Por: Luis Madi
Leitores de dois grandes jornais paulistas começaram o ano com um sinal de alerta quanto aos alimentos “ultraprocessados”. Merenda menos saudável predomina na escola particular foi a primeira manchete de 2025 d’O Estado de S. Paulo, que retomou o mesmo assunto 12 dias depois na seção Notas e Informações, sob o título Negligência na cantina da escola. Ao mesmo tempo, na véspera, o Correio Popular, de Campinas, deu destaque à definição dos alimentos “ultraprocessados” na coluna Xeque-Mate da Saúde, que intitulou Comida que não é comida.
Destacando nas páginas internas Lanche menos natural domina o recreio, a matéria manchete do Estadão explorou a informação de que “escolas particulares vendem 50% mais ultraprocessados do que alimentos in natura ou minimamente processados” com base no estudo Comercialização nas Escolas Brasileiras. Abrangendo 2241 cantinas de escolas voluntárias e 699 comércios ambulantes de alimentos e bebidas no entorno, o levantamento foi feito nas capitais brasileiras e no Distrito Federal por 24 instituições de ensino e pesquisa, sob liderança da Universidade Federal de Minas Gerais (UFMG) em parceria com o Instituto Vox Populi entre 2022 e 2024.
Essa grande diferença de consumo entre escolas particulares e públicas se deve basicamente ao fato de que a rede privada não é abrangida pela resolução do Programa Nacional de Alimentação Escolar (Pnae), que limita a compra de processados e “ultraprocessados” em 20% do orçamento e de ingredientes culinários em 5%, assim como proíbe aquisição de itens como refrigerantes, refrescos artificiais, bolacha recheada e barra de cereal.

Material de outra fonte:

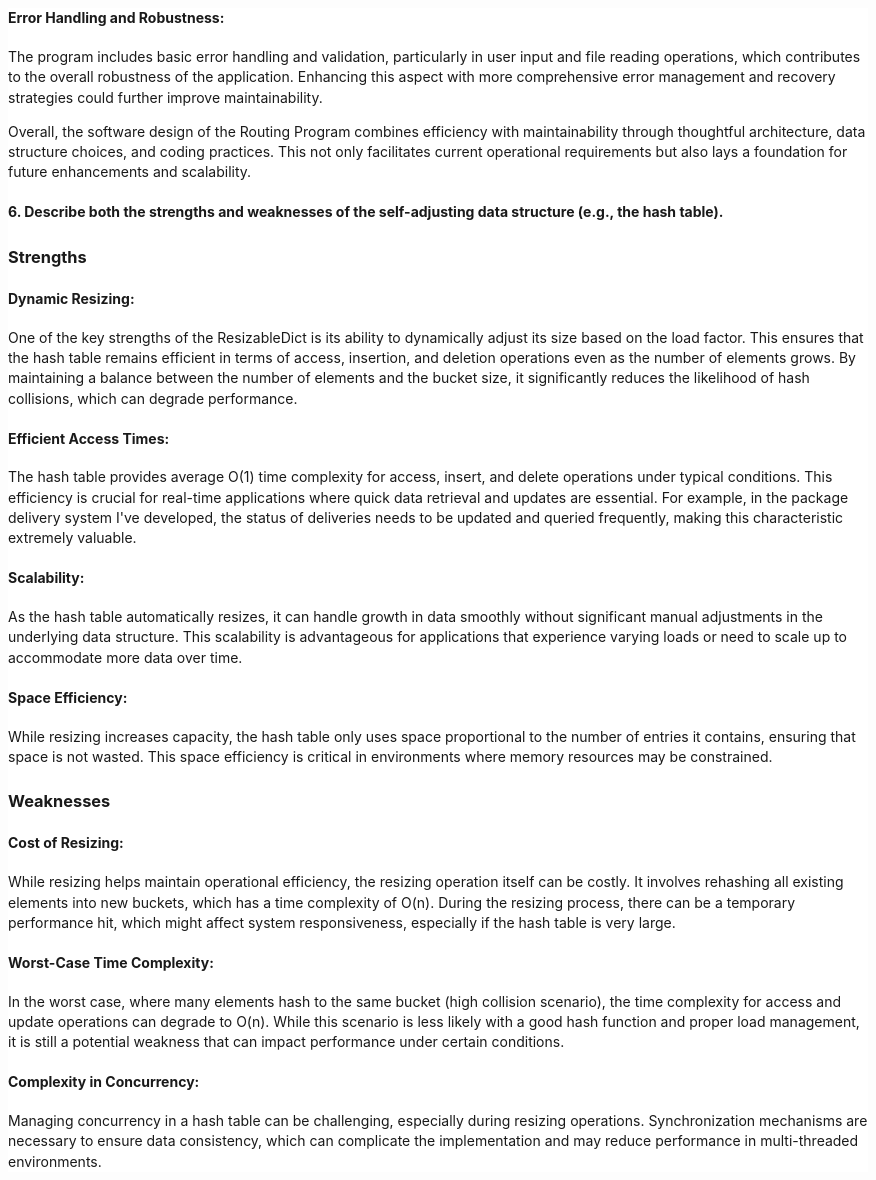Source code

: <h4>Error Handling and Robustness:</h4>
<p>The program includes basic error handling and validation, particularly in user input and file reading operations, which contributes to the overall robustness of the application. Enhancing this aspect with more comprehensive error management and recovery strategies could further improve maintainability.</p>
<p>Overall, the software design of the Routing Program combines efficiency with maintainability through thoughtful architecture, data structure choices, and coding practices. This not only facilitates current operational requirements but also lays a foundation for future enhancements and scalability.</p>

<h4>6. Describe both the strengths and weaknesses of the self-adjusting data structure (e.g., the hash table).</h4>
<h3>Strengths</h3>
<h4>Dynamic Resizing:</h4>
<p>One of the key strengths of the ResizableDict is its ability to dynamically adjust its size based on the load factor. This ensures that the hash table remains efficient in terms of access, insertion, and deletion operations even as the number of elements grows. By maintaining a balance between the number of elements and the bucket size, it significantly reduces the likelihood of hash collisions, which can degrade performance.</p>

<h4>Efficient Access Times:</h4>
<p>The hash table provides average O(1) time complexity for access, insert, and delete operations under typical conditions. This efficiency is crucial for real-time applications where quick data retrieval and updates are essential. For example, in the package delivery system I've developed, the status of deliveries needs to be updated and queried frequently, making this characteristic extremely valuable.</p>

<h4>Scalability:</h4>
<p>As the hash table automatically resizes, it can handle growth in data smoothly without significant manual adjustments in the underlying data structure. This scalability is advantageous for applications that experience varying loads or need to scale up to accommodate more data over time.</p>

<h4>Space Efficiency:</h4>
<p>While resizing increases capacity, the hash table only uses space proportional to the number of entries it contains, ensuring that space is not wasted. This space efficiency is critical in environments where memory resources may be constrained.</p>

<h3>Weaknesses</h3>
<h4>Cost of Resizing:</h4>
<p>While resizing helps maintain operational efficiency, the resizing operation itself can be costly. It involves rehashing all existing elements into new buckets, which has a time complexity of O(n). During the resizing process, there can be a temporary performance hit, which might affect system responsiveness, especially if the hash table is very large.</p>

<h4>Worst-Case Time Complexity:</h4>
<p>In the worst case, where many elements hash to the same bucket (high collision scenario), the time complexity for access and update operations can degrade to O(n). While this scenario is less likely with a good hash function and proper load management, it is still a potential weakness that can impact performance under certain conditions.</p>

<h4>Complexity in Concurrency:</h4>
<p>Managing concurrency in a hash table can be challenging, especially during resizing operations. Synchronization mechanisms are necessary to ensure data consistency, which can complicate the implementation and may reduce performance in multi-threaded environments.</p>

A intenção da pesquisa e do Pnae são boas, mas equivocam-se ao usar como base alimentos “ultraprocessados”, categoria introduzida de forma inadequada pela classificação NOVA na segunda edição do Guia Alimentar para a População Brasileira. Aliás, na coletiva de imprensa em comemoração a uma década do Guia, ficou evidente a necessidade de melhor definição dos critérios dessa classificação. O resultado prático tem sido a redução do acesso a alimentos e bebidas nutricionalmente importantes para os estudantes.
Nesse contexto, foi uma surpresa ter toda uma coluna do Correio Popular, em pleno 2025, estar tomada pela classificação criada em 2009 e trazida pelo Guia em 2014, pois sua definição transformou-se com o passar dos anos. Aliás, esse é o mesmo erro básico de quase todas as matérias sobre “ultraprocessados” e a percepção passada é de falta de atualização e isenção de quem divulga o tema. Inclusive há dificuldade de compreensão do termo desde os especialistas na área até os consumidores.
Nós, do ITAL – Instituto de Tecnologia de Alimentos, da Secretaria de Agricultura e Abastecimento do Governo do Estado de São Paulo, consideramos que essa falta de clareza levou a uma generalização em que todo alimento produzido pela indústria com alto teor de gordura saturada, sódio e/ou açúcar, e aditivos, mesmo que aprovados pela Anvisa, é considerado “ultraprocessado”.
Não à toa, começou neste mês na Dinamarca o projeto de pesquisa UPDATE (Ultra-Processed fooDs, nutrients And Their health Effects), financiado pela Novo Nordisk Foundation tion, com o objetivo de desenvolver até o fim do próximo ano uma nova geração da classificação NOVA, considerando tanto o conteúdo nutricional quanto seus efeitos na saúde. A pesquisadora responsável, Susanne Gjedsted Bügel, ressalta que essa atualização é necessária, pois “em termos de perspectivas de saúde, a NOVA é imprecisa e pode levar a uma classificação incorreta”.
Essa preocupação também está em pauta no FDA, agência reguladora de alimentos nos Estados Unidos, que publicou na última semana proposta de rotulagem nutricional frontal para consulta pública e comentários até 16 de maio. Diferente da regra adotada no Brasil, em que apenas é exibida a informação “alto em” açúcar adicionado, gordura saturada e/ou sódio, o FDA propõe detalhar a porcentagem de cada um desses três nutrientes em relação à recomendação diária, expondo a porção exata que está sendo considerada.
Estamos esperançosos de que os critérios da classificação NOVA finalmente sejam reavaliados e modificados para que uma classificação mais adequada seja adotada no Brasil e no mundo. Afinal, o objetivo deve ser o consumo moderado de alimentos calóricos com alto teor de gordura saturada, sal e/ou açúcar adicionado, independente se foram produzidos industrialmente, artesanalmente ou em casa.